Without the pictures, print each of the records below exactly as it appears.

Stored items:
* * *

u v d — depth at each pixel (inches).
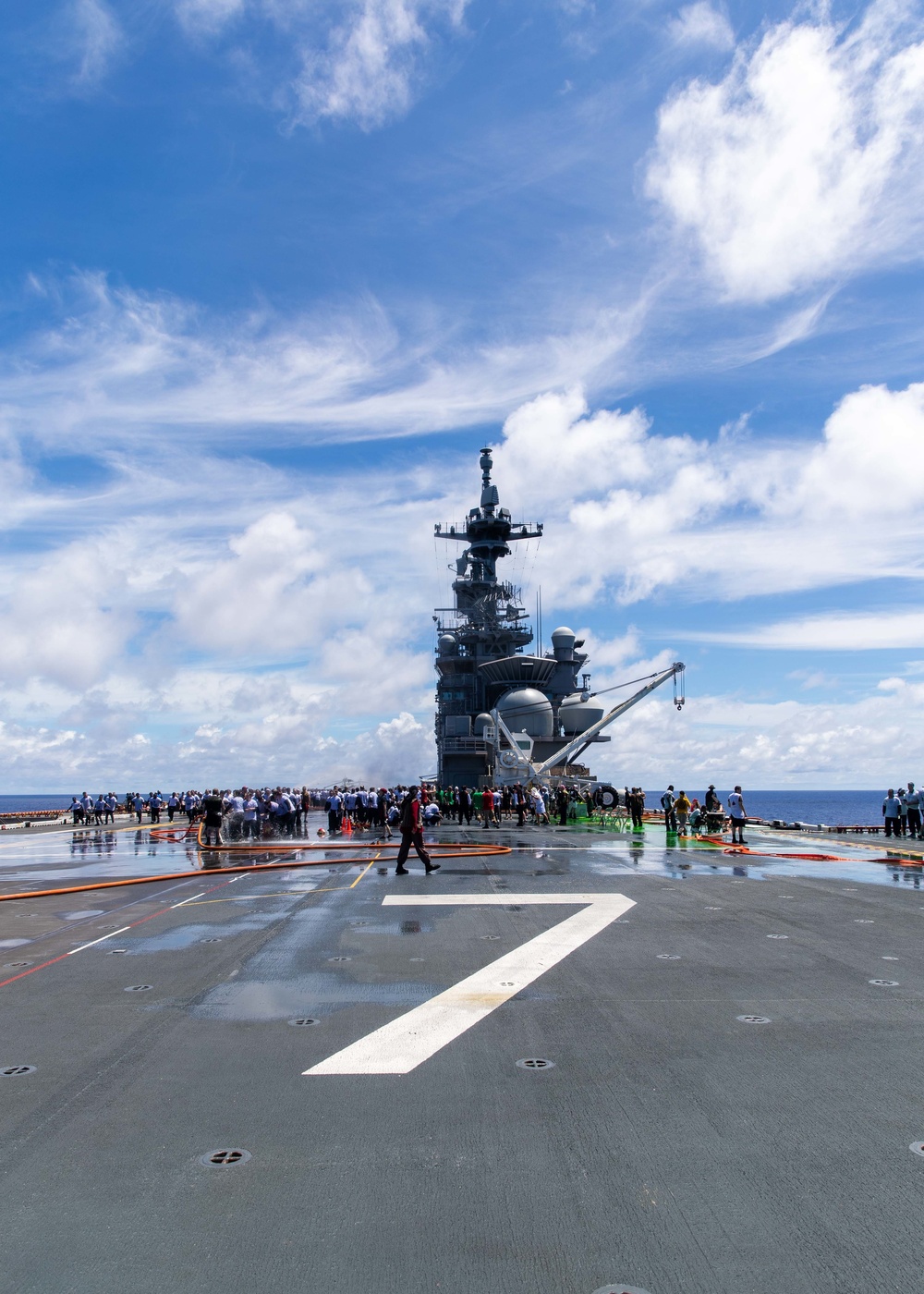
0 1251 170.2
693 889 652.7
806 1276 160.1
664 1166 203.9
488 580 2731.3
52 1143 218.5
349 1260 166.2
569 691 2549.2
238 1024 316.8
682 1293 155.1
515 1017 322.3
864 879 718.5
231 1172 202.2
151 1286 158.7
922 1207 185.0
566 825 1551.4
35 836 1438.2
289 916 551.2
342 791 1652.3
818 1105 239.3
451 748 2326.5
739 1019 319.6
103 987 373.4
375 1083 257.3
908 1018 319.9
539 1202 187.6
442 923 514.0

* * *

• **RESULT FOR THIS TASK**:
u v d — depth at each pixel (inches).
0 1251 170.2
693 889 652.7
806 1276 160.1
664 1166 203.9
488 580 2731.3
52 1143 218.5
349 1260 166.2
569 691 2549.2
238 1024 316.8
682 1293 155.1
515 1017 322.3
864 879 718.5
231 1172 202.2
151 1286 158.7
922 1207 185.0
566 825 1551.4
35 836 1438.2
289 916 551.2
342 791 1652.3
818 1105 239.3
451 748 2326.5
739 1019 319.6
103 987 373.4
375 1083 257.3
908 1018 319.9
539 1202 187.6
442 923 514.0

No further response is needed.